- [TASK INSTRUCTIONS] A complete, exact copy of the data is the required answer.
===============
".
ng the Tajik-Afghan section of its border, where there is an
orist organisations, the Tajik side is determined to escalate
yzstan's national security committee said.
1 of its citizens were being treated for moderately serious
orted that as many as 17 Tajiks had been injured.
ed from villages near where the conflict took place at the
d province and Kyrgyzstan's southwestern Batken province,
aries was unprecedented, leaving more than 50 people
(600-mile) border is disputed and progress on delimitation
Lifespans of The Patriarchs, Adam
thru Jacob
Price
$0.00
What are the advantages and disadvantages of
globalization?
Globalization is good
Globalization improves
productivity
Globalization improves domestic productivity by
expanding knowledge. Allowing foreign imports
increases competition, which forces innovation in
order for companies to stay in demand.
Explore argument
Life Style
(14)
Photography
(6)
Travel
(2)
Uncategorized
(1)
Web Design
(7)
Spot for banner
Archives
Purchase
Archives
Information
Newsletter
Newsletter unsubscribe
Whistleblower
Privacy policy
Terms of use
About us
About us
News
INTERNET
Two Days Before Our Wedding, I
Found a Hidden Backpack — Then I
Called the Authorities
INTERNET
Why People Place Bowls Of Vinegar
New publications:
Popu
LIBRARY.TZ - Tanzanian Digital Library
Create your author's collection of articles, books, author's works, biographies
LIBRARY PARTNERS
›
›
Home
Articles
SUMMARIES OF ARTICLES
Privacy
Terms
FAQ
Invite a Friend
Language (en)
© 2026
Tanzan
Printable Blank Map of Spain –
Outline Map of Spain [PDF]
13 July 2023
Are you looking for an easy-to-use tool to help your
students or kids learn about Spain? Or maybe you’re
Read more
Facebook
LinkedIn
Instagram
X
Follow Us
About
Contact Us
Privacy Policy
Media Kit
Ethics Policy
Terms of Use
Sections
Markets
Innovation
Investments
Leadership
===============
- [SOLUTION TO THIS EXERCISE]
".
ng the Tajik-Afghan section of its border, where there is an
orist organisations, the Tajik side is determined to escalate
yzstan's national security committee said.
1 of its citizens were being treated for moderately serious
orted that as many as 17 Tajiks had been injured.
ed from villages near where the conflict took place at the
d province and Kyrgyzstan's southwestern Batken province,
aries was unprecedented, leaving more than 50 people
(600-mile) border is disputed and progress on delimitation
Lifespans of The Patriarchs, Adam
thru Jacob
Price
$0.00
What are the advantages and disadvantages of
globalization?
Globalization is good
Globalization improves
productivity
Globalization improves domestic productivity by
expanding knowledge. Allowing foreign imports
increases competition, which forces innovation in
order for companies to stay in demand.
Explore argument
Life Style
(14)
Photography
(6)
Travel
(2)
Uncategorized
(1)
Web Design
(7)
Spot for banner
Archives
Purchase
Archives
Information
Newsletter
Newsletter unsubscribe
Whistleblower
Privacy policy
Terms of use
About us
About us
News
INTERNET
Two Days Before Our Wedding, I
Found a Hidden Backpack — Then I
Called the Authorities
INTERNET
Why People Place Bowls Of Vinegar
New publications:
Popu
LIBRARY.TZ - Tanzanian Digital Library
Create your author's collection of articles, books, author's works, biographies
LIBRARY PARTNERS
›
›
Home
Articles
SUMMARIES OF ARTICLES
Privacy
Terms
FAQ
Invite a Friend
Language (en)
© 2026
Tanzan
Printable Blank Map of Spain –
Outline Map of Spain [PDF]
13 July 2023
Are you looking for an easy-to-use tool to help your
students or kids learn about Spain? Or maybe you’re
Read more
Facebook
LinkedIn
Instagram
X
Follow Us
About
Contact Us
Privacy Policy
Media Kit
Ethics Policy
Terms of Use
Sections
Markets
Innovation
Investments
Leadership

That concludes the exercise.